Summary

Double-checking that interpreting the output of a cross-entropy-trained network makes sense as a probability. This is a demonstration that the probabilities are computed correctly.


In [1]:
import warnings
warnings.simplefilter(action='ignore', category=FutureWarning)
warnings.simplefilter(action='ignore', category=DeprecationWarning)
warnings.simplefilter(action='ignore', category=RuntimeWarning)
warnings.simplefilter(action='ignore', category=ImportWarning)
import h5py
#warnings.resetwarnings()
import keras
import numpy as np
import sys
import matplotlib.pyplot as plt
%matplotlib inline


Using TensorFlow backend.

Setting up the Data

A large dataset sampled from two Gaussians. One is centered at 0 and one is centered at 1. Let's look at a distribution of the 0 and 1 categories.


In [2]:
nsamples = 300000

X_train = np.zeros(shape=(nsamples,1))
y_train = np.zeros(shape=(nsamples))

X_train[0:nsamples//2,:] = np.random.randn(nsamples//2,1)
y_train[0:nsamples//2] = 0 
X_train[nsamples//2:nsamples,:] = np.random.randn(nsamples//2,1) + 1.0
y_train[nsamples//2:nsamples] = 1 

_ = plt.hist(X_train[0:nsamples//2,:],bins=200,range=(-10,10),label="Class 0",alpha=0.5,color='blue')
_ = plt.hist(X_train[nsamples//2:nsamples,:],bins=200,range=(-10,10),label="Class 1",alpha=0.5,color='black')
plt.legend(loc='upper left')


Out[2]:
<matplotlib.legend.Legend at 0x7f48199c8f98>

The model

This is an over-complicated model. The reason for the complexity is that I am looking at the detailed probabilities that come out, not just the 0/1 classification and I want to make sure that I have a model that's nuanced enough to capture the details.

DATA PROVIDED:
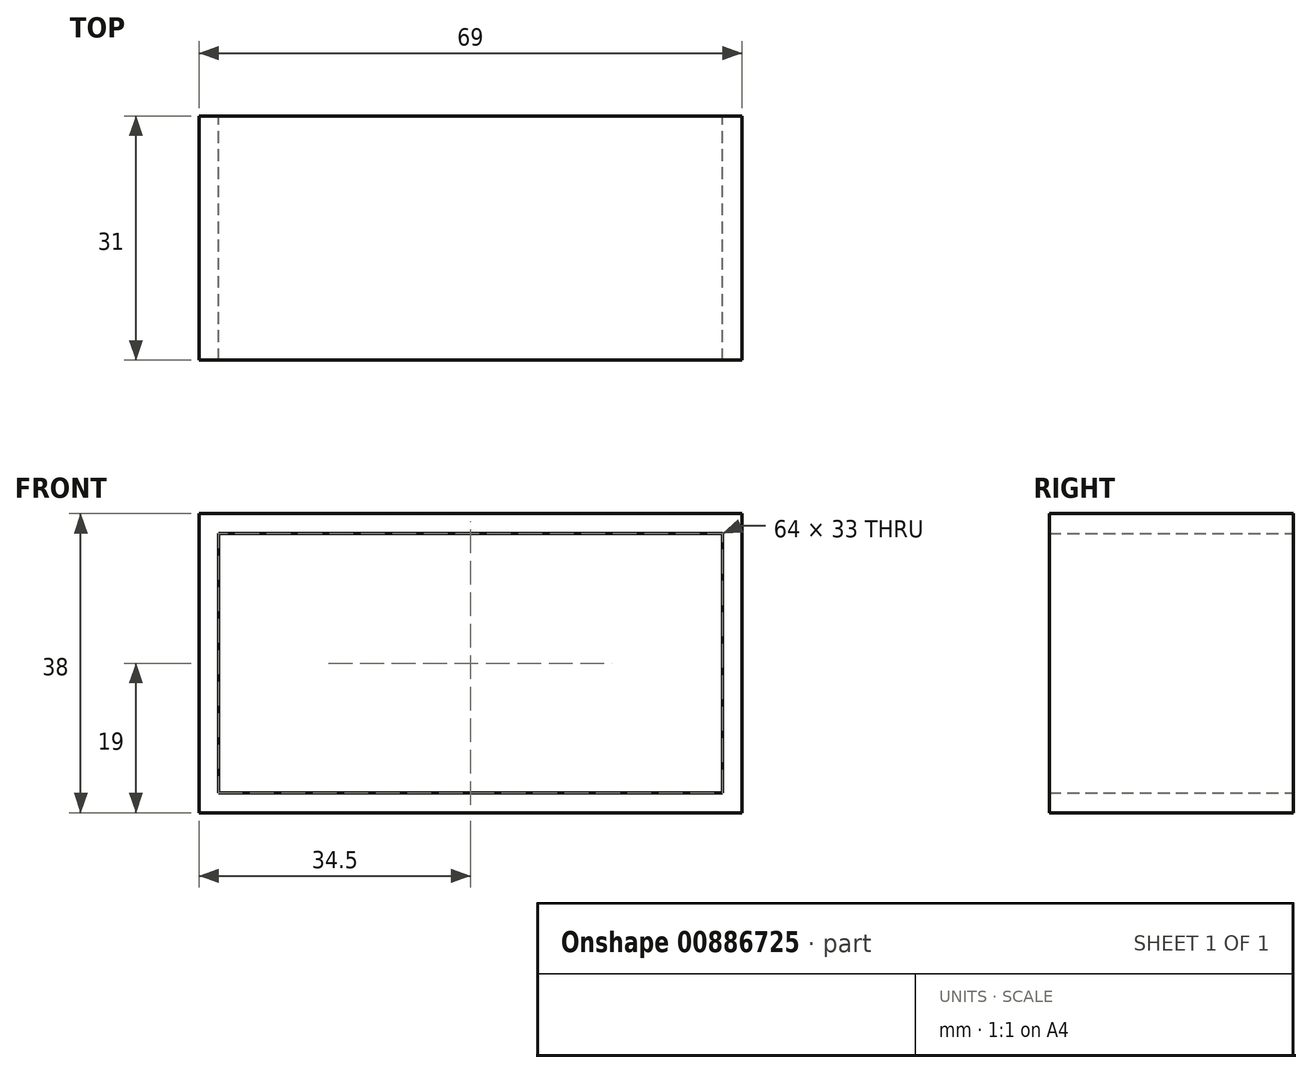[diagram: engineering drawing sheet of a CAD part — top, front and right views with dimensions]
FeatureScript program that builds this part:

STATED TASK 1: Reproduce the cross-entropy notebook from "A large dataset" to "X_train[0:nsamples//2,:] = np.random.randn(nsamples//2,1)".
STATED TASK 2: Render this sentence from the cross-entropy notebook in Spanish: "This is a demonstration that the probabilities are computed correctly."

EXERCISE SOLUTION 1:
A large dataset sampled from two Gaussians. One is centered at 0 and one is centered at 1. Let's look at a distribution of the 0 and 1 categories.


In [2]:
nsamples = 300000

X_train = np.zeros(shape=(nsamples,1))
y_train = np.zeros(shape=(nsamples))

X_train[0:nsamples//2,:] = np.random.randn(nsamples//2,1)

EXERCISE SOLUTION 2: Esta es una demostración de que las probabilidades se calculan correctamente.